- **Task goal**:
Reproduce the text of each row below line by line, with every character and line break kept as it appears.
---- Data shown
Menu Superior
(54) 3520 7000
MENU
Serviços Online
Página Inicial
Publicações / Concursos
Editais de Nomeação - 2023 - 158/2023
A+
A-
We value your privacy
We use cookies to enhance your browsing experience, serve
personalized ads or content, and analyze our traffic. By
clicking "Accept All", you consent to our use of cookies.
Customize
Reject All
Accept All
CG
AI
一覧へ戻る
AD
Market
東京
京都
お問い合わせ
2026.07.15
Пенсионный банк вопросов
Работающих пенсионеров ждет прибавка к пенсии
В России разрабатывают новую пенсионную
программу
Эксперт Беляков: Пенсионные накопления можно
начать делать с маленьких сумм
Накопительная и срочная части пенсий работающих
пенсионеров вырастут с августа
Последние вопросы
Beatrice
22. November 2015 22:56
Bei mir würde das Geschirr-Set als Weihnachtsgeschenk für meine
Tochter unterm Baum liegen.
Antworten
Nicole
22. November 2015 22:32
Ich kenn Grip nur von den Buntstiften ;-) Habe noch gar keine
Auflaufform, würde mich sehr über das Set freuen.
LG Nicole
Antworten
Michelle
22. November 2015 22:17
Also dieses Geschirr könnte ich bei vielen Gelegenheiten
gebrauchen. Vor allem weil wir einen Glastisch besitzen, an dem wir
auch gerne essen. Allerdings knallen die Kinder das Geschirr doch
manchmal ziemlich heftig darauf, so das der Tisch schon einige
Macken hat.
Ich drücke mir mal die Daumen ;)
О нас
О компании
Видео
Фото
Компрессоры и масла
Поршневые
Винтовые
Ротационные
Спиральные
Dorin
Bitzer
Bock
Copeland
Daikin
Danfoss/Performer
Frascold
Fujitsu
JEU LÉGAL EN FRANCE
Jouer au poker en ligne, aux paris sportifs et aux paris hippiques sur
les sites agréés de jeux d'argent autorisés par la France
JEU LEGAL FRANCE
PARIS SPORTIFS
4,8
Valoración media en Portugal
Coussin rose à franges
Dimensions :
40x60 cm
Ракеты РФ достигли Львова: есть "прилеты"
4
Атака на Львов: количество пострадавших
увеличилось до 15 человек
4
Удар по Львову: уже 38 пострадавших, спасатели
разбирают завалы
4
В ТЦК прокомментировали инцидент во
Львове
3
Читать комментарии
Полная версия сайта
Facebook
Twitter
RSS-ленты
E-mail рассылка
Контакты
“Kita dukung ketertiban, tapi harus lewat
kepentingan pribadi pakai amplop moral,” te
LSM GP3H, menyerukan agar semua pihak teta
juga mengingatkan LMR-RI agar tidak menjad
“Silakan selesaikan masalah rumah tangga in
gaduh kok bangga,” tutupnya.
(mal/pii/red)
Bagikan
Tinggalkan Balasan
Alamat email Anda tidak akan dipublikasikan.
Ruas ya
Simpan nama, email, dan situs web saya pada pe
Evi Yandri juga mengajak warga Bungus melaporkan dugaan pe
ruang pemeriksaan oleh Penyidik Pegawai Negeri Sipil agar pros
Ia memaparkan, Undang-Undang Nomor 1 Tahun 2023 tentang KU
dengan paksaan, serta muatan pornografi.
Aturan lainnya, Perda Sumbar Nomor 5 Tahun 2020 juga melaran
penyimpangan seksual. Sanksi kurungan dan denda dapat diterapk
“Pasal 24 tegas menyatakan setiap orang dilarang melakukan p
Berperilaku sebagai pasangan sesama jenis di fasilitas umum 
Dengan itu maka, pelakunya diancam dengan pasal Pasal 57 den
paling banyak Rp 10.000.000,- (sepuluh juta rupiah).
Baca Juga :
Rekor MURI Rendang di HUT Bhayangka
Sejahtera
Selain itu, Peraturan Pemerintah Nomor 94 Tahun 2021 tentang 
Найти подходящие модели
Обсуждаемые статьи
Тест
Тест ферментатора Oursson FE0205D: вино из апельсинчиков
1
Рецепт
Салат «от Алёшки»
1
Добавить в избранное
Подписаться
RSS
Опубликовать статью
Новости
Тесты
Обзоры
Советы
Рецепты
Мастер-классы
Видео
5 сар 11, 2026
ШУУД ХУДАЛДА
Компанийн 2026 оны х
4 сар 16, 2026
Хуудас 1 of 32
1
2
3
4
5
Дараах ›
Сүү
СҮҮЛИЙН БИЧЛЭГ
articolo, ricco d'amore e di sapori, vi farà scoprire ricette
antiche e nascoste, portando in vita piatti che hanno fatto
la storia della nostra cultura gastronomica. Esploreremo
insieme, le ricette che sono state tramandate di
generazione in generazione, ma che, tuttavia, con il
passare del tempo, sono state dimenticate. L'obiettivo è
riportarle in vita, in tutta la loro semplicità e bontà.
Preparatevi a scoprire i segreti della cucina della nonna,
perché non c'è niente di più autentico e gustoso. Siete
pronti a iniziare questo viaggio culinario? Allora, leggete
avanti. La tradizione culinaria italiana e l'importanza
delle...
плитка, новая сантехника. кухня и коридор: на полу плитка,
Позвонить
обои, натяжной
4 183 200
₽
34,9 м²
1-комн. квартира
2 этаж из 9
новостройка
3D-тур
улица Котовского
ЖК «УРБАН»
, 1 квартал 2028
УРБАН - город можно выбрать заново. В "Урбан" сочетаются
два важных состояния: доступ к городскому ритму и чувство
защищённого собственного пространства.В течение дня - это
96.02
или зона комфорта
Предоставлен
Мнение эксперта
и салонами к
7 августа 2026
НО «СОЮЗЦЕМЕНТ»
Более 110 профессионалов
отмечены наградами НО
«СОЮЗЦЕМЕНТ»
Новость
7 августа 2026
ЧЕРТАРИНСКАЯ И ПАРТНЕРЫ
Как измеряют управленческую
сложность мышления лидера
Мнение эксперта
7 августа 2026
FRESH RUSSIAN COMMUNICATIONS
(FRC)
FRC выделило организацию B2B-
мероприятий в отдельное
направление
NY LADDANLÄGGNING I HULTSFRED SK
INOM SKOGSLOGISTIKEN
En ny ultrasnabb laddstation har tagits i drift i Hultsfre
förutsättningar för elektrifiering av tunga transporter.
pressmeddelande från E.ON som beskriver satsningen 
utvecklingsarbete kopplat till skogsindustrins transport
--------
- **Response box**:
Menu Superior
(54) 3520 7000
MENU
Serviços Online
Página Inicial
Publicações / Concursos
Editais de Nomeação - 2023 - 158/2023
A+
A-
We value your privacy
We use cookies to enhance your browsing experience, serve
personalized ads or content, and analyze our traffic. By
clicking "Accept All", you consent to our use of cookies.
Customize
Reject All
Accept All
CG
AI
一覧へ戻る
AD
Market
東京
京都
お問い合わせ
2026.07.15
Пенсионный банк вопросов
Работающих пенсионеров ждет прибавка к пенсии
В России разрабатывают новую пенсионную
программу
Эксперт Беляков: Пенсионные накопления можно
начать делать с маленьких сумм
Накопительная и срочная части пенсий работающих
пенсионеров вырастут с августа
Последние вопросы
Beatrice
22. November 2015 22:56
Bei mir würde das Geschirr-Set als Weihnachtsgeschenk für meine
Tochter unterm Baum liegen.
Antworten
Nicole
22. November 2015 22:32
Ich kenn Grip nur von den Buntstiften ;-) Habe noch gar keine
Auflaufform, würde mich sehr über das Set freuen.
LG Nicole
Antworten
Michelle
22. November 2015 22:17
Also dieses Geschirr könnte ich bei vielen Gelegenheiten
gebrauchen. Vor allem weil wir einen Glastisch besitzen, an dem wir
auch gerne essen. Allerdings knallen die Kinder das Geschirr doch
manchmal ziemlich heftig darauf, so das der Tisch schon einige
Macken hat.
Ich drücke mir mal die Daumen ;)
О нас
О компании
Видео
Фото
Компрессоры и масла
Поршневые
Винтовые
Ротационные
Спиральные
Dorin
Bitzer
Bock
Copeland
Daikin
Danfoss/Performer
Frascold
Fujitsu
JEU LÉGAL EN FRANCE
Jouer au poker en ligne, aux paris sportifs et aux paris hippiques sur
les sites agréés de jeux d'argent autorisés par la France
JEU LEGAL FRANCE
PARIS SPORTIFS
4,8
Valoración media en Portugal
Coussin rose à franges
Dimensions :
40x60 cm
Ракеты РФ достигли Львова: есть "прилеты"
4
Атака на Львов: количество пострадавших
увеличилось до 15 человек
4
Удар по Львову: уже 38 пострадавших, спасатели
разбирают завалы
4
В ТЦК прокомментировали инцидент во
Львове
3
Читать комментарии
Полная версия сайта
Facebook
Twitter
RSS-ленты
E-mail рассылка
Контакты
“Kita dukung ketertiban, tapi harus lewat
kepentingan pribadi pakai amplop moral,” te
LSM GP3H, menyerukan agar semua pihak teta
juga mengingatkan LMR-RI agar tidak menjad
“Silakan selesaikan masalah rumah tangga in
gaduh kok bangga,” tutupnya.
(mal/pii/red)
Bagikan
Tinggalkan Balasan
Alamat email Anda tidak akan dipublikasikan.
Ruas ya
Simpan nama, email, dan situs web saya pada pe
Evi Yandri juga mengajak warga Bungus melaporkan dugaan pe
ruang pemeriksaan oleh Penyidik Pegawai Negeri Sipil agar pros
Ia memaparkan, Undang-Undang Nomor 1 Tahun 2023 tentang KU
dengan paksaan, serta muatan pornografi.
Aturan lainnya, Perda Sumbar Nomor 5 Tahun 2020 juga melaran
penyimpangan seksual. Sanksi kurungan dan denda dapat diterapk
“Pasal 24 tegas menyatakan setiap orang dilarang melakukan p
Berperilaku sebagai pasangan sesama jenis di fasilitas umum 
Dengan itu maka, pelakunya diancam dengan pasal Pasal 57 den
paling banyak Rp 10.000.000,- (sepuluh juta rupiah).
Baca Juga :
Rekor MURI Rendang di HUT Bhayangka
Sejahtera
Selain itu, Peraturan Pemerintah Nomor 94 Tahun 2021 tentang 
Найти подходящие модели
Обсуждаемые статьи
Тест
Тест ферментатора Oursson FE0205D: вино из апельсинчиков
1
Рецепт
Салат «от Алёшки»
1
Добавить в избранное
Подписаться
RSS
Опубликовать статью
Новости
Тесты
Обзоры
Советы
Рецепты
Мастер-классы
Видео
5 сар 11, 2026
ШУУД ХУДАЛДА
Компанийн 2026 оны х
4 сар 16, 2026
Хуудас 1 of 32
1
2
3
4
5
Дараах ›
Сүү
СҮҮЛИЙН БИЧЛЭГ
articolo, ricco d'amore e di sapori, vi farà scoprire ricette
antiche e nascoste, portando in vita piatti che hanno fatto
la storia della nostra cultura gastronomica. Esploreremo
insieme, le ricette che sono state tramandate di
generazione in generazione, ma che, tuttavia, con il
passare del tempo, sono state dimenticate. L'obiettivo è
riportarle in vita, in tutta la loro semplicità e bontà.
Preparatevi a scoprire i segreti della cucina della nonna,
perché non c'è niente di più autentico e gustoso. Siete
pronti a iniziare questo viaggio culinario? Allora, leggete
avanti. La tradizione culinaria italiana e l'importanza
delle...
плитка, новая сантехника. кухня и коридор: на полу плитка,
Позвонить
обои, натяжной
4 183 200
₽
34,9 м²
1-комн. квартира
2 этаж из 9
новостройка
3D-тур
улица Котовского
ЖК «УРБАН»
, 1 квартал 2028
УРБАН - город можно выбрать заново. В "Урбан" сочетаются
два важных состояния: доступ к городскому ритму и чувство
защищённого собственного пространства.В течение дня - это
96.02
или зона комфорта
Предоставлен
Мнение эксперта
и салонами к
7 августа 2026
НО «СОЮЗЦЕМЕНТ»
Более 110 профессионалов
отмечены наградами НО
«СОЮЗЦЕМЕНТ»
Новость
7 августа 2026
ЧЕРТАРИНСКАЯ И ПАРТНЕРЫ
Как измеряют управленческую
сложность мышления лидера
Мнение эксперта
7 августа 2026
FRESH RUSSIAN COMMUNICATIONS
(FRC)
FRC выделило организацию B2B-
мероприятий в отдельное
направление
NY LADDANLÄGGNING I HULTSFRED SK
INOM SKOGSLOGISTIKEN
En ny ultrasnabb laddstation har tagits i drift i Hultsfre
förutsättningar för elektrifiering av tunga transporter.
pressmeddelande från E.ON som beskriver satsningen 
utvecklingsarbete kopplat till skogsindustrins transport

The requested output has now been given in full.